Cape Town company joins global efforts to develop plant-based Covid-19 test kits

5th May 2020 By: Donna Slater - Creamer Media Contributing Editor and Photographer

Cape Bio Pharms, a spin-off company of the Biopharming Research Unit at the University of Cape Town, has partnered with international biotechnology companies to address the international problem of accessibility to affordable reagents and rapid Covid-19 serology testing, with the launch of its Plants Against Corona initiative.

Using plants to produce the antigens and antibodies required for rapid diagnostic test kits, the initiative aims to develop a faster, broader and more effective Covid-19 testing response, in South Africa and internationally.

Cape Bio Pharms co-founder Tamlyn Shaw says the company is working towards developing antigens and antibodies for late-stage serology diagnostic tests that detect antibodies in a patient’s blood.

“This is unlike most diagnostic Covid-19 tests, which look for genetic material to see if someone is currently infectious.”

Using a distant species of the tobacco plant – Nicotiana benthamiana – Cape Bio Pharms has produced proprietary plant-based antigens and antibodies against Covid-19. 

Under the Plants Against Corona partnership, Cape Bio Pharms sourced the gene sequences for SARS-CoV-2 (the virus that leads to Covid-19), to develop the antigen constructs used to infiltrate the plants, turning them into highly effective bioreactors. These constructs are being made available to the Plants Against Corona network to speed up and enhance production of SARS-CoV-2 antigens internationally.

Cape Bio Pharms notes that a major shortcoming in how the world is testing for Covid-19 is that public health authorities currently have no means to determine whether patients have recovered and are possibly immune.

Shaw recommends that serology testing must be done in conjunction with polymerase chain reaction-based testing, which detects Covid-19 at the genetic level.

“Once a person is producing antibodies, we know they have recovered, but not necessarily developed immunity to the virus,” she says.

However, serology testing allows for continuous assessment of those who have resumed work and social care duties, notes Shaw. “The speed and accessibility of these test kits will enable public health authorities to consistently test for SARS-CoV-2."

Global partners in the network include Canadian company Plantform and UK-based Leaf Expressions, both of which will assist with scaling up production capacity of the antigens to ensure that the initiative is able to meet global demand.
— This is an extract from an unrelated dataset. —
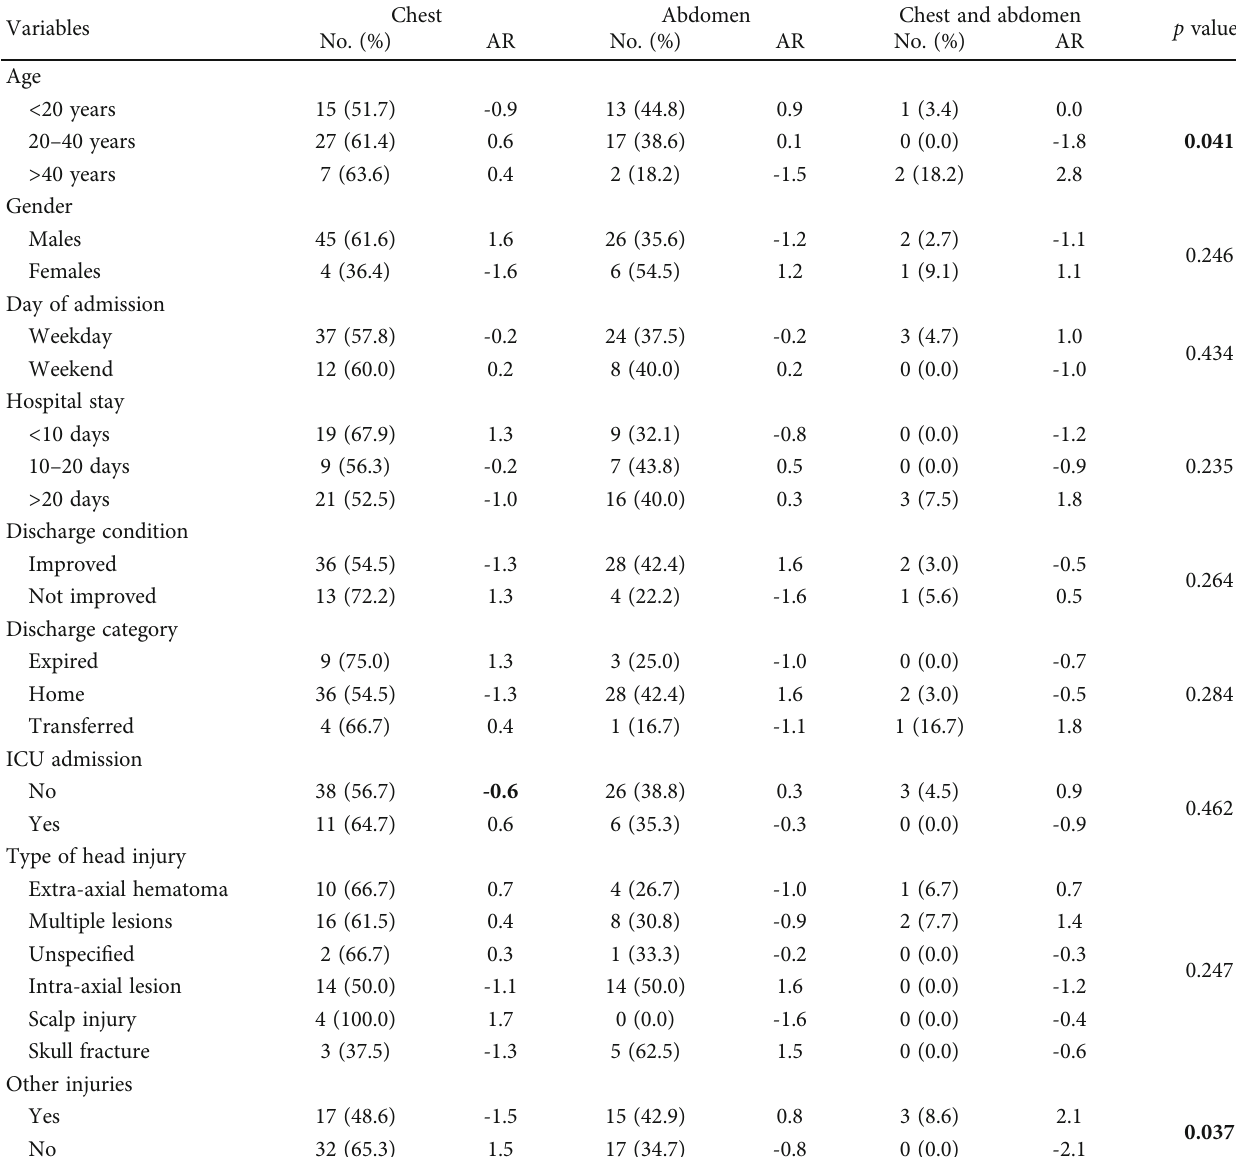
Table 3: Association between the di ff erent variables and thoracoabdominal injuries ( n = 84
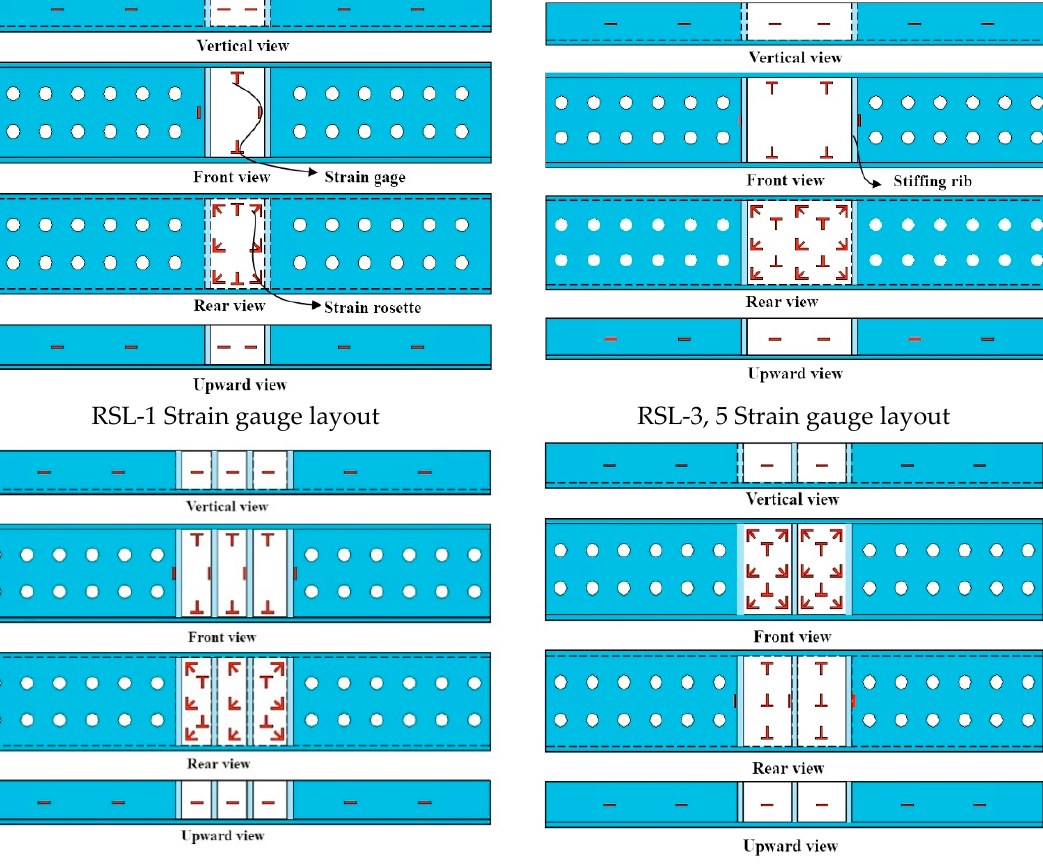
Figure 4. The measurement arrangement of strain gauge and strain rosette.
Academic partners include US-based Plantvax and the Department of Applied Genetics and Cell Biology at the University of Natural Resources and Life Sciences, in Vienna. These parties will be using the genetic constructs for their own research and development to further grow the community.

Quebec-based vertical farming equipment design company, Inno-3B, aims to assist the Plants Against Corona initiative in rapidly scaling up its plant-growth capacity.

Shaw says Cape Bio Pharms has already sent samples of its antigens to local test kit manufacturers who are validating its proteins externally. “These proteins have passed our own internal validations and tests and one of the test kit manufacturers has confirmed our protein has been clearly recognised by antibodies against the virus.”

Besides reshaping the Covid-19 testing landscape, the collaboration has a strong research focus. “We want as much intellectual property as possible to come into the network, which all partners can use under licence agreements,” she says.

“Producing and sharing knowledge and working together on improving existing data boosts capacities and unlocks new opportunities. This is crucial for a quick and broad response to Covid-19, which is impossible to achieve when working in silos,” says Shaw.

The work done now will not just benefit the present, Shaw notes, explaining that building global networks today helps the world prepare a first line of defence to the next pandemic. “Taking history into consideration, we can be sure of one thing – this will not be the last global disease outbreak.”